__Excerpt to read__.
::::::::::

It’s the beginning of the year, and that means we’re going to see lots and lots of “top stock for 2019” pitches — so, naturally, your friendly neighborhood Stock Gumshoe will be trying to solve ’em for you.
There are two that caught my eye this Monday morning, the first was Alexander Green’s “No. 1 Stock for 2019” in ads for the Oxford Club — but that one turned out to be yet another slight variation of the “$3 stock trading under a secret name” pitch they’ve been running for six months about the “son of a police officer” who is ready to “shock the world” and provide you with a “single stock retirement”… so no need to write about that one, we’ve covered that same ad before and you can see our coverage here.
But the other one wasn’t immediately obvious, so I decided to dig a little deeper — this one’s from Tom Gardner at the Motley Fool, one of the founding Fool brothers who supplies half of the picks for their Stock Advisor service (brother David, the more “growthy” of the two, supplies the other half), the stock in question is teased as “Tom’s top pick for 2019,” available in a special report for those who subscribe to Stock Advisor ($99/yr).
Here’s the top part of the ad that caught our eye:
“We’re betting $523,059.77 on Tom’s top pick for 2019
“We have more than half a million dollars of our company’s money at risk in Tom Gardner’s top stock to start 2019…
“Some members have more than doubled their money thanks to our recommendations of this stock, but we see an even bigger potential fortune ahead….”
And what other clues do we get about this one?
“It has been recommended 25 times across 10 different Motley Fool services
“$523,059.77 of The Motley Fool’s cash is at stake
“It’s up 283% since its 2014 IPO”
And, thankfully, they include a graph of the stock’s performance since the IPO — which usually helps us confirm the Thinkolator’s answer.
I must confess that I didn’t even realize there were 10 different Motley Fool services, but when I went to look it up they currently advertise 10 on their website, which doesn’t include some services we’ve covered before like their newer Marijuana newsletter… so I guess that means pretty much all the “regular” stock investing services they publish have recommended this stock.

::::::::::

__Dataset__.
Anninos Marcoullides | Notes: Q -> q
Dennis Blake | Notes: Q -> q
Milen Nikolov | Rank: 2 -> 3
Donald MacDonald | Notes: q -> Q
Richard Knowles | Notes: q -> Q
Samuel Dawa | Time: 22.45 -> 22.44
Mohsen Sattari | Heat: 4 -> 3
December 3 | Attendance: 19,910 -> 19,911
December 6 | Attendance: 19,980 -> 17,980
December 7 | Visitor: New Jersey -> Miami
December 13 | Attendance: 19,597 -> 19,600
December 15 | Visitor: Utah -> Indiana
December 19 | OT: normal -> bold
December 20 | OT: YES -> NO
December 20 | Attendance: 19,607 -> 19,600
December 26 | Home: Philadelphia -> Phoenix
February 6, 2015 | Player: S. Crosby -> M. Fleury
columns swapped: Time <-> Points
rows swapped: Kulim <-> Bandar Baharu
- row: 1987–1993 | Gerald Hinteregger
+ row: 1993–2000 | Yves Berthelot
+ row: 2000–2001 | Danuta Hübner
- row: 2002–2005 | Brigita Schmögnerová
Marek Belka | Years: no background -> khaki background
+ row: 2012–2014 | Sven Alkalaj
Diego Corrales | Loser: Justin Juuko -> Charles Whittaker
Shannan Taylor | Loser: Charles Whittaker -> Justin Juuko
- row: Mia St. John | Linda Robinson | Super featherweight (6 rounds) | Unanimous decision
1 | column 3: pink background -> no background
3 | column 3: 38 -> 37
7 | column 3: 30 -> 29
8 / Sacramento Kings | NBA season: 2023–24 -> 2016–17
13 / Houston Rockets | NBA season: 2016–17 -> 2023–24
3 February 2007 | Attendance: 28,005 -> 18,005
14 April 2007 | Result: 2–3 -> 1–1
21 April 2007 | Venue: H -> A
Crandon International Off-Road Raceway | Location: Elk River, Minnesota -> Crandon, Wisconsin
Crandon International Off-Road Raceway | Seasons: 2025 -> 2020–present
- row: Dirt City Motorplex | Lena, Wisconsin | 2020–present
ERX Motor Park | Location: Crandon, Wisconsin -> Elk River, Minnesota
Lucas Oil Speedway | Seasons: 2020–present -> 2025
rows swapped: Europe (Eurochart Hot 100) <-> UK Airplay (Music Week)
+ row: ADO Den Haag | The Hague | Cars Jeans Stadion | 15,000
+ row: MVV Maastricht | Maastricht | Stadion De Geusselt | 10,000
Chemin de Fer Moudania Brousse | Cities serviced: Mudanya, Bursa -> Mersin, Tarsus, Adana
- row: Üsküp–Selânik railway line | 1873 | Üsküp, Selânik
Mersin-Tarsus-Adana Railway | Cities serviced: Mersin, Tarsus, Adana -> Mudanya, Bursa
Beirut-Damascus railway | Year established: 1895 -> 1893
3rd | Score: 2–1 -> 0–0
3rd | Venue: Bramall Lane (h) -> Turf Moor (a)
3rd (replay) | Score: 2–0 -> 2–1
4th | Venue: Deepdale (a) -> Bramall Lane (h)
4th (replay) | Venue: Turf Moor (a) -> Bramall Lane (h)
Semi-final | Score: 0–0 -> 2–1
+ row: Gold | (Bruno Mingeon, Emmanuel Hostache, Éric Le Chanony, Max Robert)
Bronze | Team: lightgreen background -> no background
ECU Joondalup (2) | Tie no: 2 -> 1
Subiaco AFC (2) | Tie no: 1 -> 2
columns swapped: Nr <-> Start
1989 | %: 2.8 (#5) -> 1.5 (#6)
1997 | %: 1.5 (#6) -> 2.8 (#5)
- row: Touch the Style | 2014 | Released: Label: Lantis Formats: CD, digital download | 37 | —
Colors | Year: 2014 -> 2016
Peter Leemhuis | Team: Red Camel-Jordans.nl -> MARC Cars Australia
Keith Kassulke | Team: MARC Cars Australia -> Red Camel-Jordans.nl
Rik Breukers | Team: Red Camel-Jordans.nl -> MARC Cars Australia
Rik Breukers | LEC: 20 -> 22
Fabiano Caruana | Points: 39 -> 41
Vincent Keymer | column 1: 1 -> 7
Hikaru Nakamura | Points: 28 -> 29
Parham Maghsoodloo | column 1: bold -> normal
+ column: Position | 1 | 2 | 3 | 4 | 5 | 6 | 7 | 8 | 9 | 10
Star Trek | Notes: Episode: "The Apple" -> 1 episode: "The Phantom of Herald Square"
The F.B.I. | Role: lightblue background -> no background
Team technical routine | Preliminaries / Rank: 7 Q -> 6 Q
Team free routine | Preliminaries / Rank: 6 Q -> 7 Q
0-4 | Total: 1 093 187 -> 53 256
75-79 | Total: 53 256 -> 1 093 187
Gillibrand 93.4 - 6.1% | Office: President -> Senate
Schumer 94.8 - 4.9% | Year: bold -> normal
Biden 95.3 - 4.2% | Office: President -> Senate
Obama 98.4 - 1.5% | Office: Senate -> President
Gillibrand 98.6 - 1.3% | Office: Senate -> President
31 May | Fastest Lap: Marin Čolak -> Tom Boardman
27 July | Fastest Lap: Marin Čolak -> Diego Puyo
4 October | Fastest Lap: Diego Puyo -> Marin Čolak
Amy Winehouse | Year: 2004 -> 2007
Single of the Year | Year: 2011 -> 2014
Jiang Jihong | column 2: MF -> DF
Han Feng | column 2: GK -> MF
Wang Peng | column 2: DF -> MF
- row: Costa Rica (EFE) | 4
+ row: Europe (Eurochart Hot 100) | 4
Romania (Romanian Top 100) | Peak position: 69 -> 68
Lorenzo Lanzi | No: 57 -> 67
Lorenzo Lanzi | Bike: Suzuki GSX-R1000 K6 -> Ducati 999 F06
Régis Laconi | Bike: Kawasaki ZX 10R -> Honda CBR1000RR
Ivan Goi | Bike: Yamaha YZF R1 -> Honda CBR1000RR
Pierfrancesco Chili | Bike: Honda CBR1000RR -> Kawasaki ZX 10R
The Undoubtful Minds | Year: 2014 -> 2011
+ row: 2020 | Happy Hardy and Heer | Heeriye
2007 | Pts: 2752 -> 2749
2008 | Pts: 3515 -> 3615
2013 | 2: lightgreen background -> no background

::::::::::

__Exercise set__.
- A) Rewrite the stock-pitch article from "There are two" up to and including "our coverage here.", with "Tuesday" in place of "Monday".
- B) Write the next part of the stock-pitch article, picking up right after its last sentence.

__Answers to each task__.
- A)
There are two that caught my eye this Tuesday morning, the first was Alexander Green’s “No. 1 Stock for 2019” in ads for the Oxford Club — but that one turned out to be yet another slight variation of the “$3 stock trading under a secret name” pitch they’ve been running for six months about the “son of a police officer” who is ready to “shock the world” and provide you with a “single stock retirement”… so no need to write about that one, we’ve covered that same ad before and you can see our coverage here.

- B)
Thankfully, though, they’re selling the cheap one — Stock Advisor is their entry level newsletter and usually the cheapest one they publish, so they’re not pitching the “upgrade” to one of their fancier products or packages that sell for anywhere from $999 to $8,500 a year. So that’s something.
So what’s the stock? Well, that’s not a lot of clues for the Thinkolator to chew on, but we do still have an answer for you: This is (again) Arista Networks (ANET), the emerging competitor to Cisco that provides a software-based switch operating system for cloud networks (that’s an oversimplification, but that’s how I like to imagine the business — they do sell hardware that competes with high-end Cisco stuff, but it’s the EOS architecture/software that differentiates their hardware and services).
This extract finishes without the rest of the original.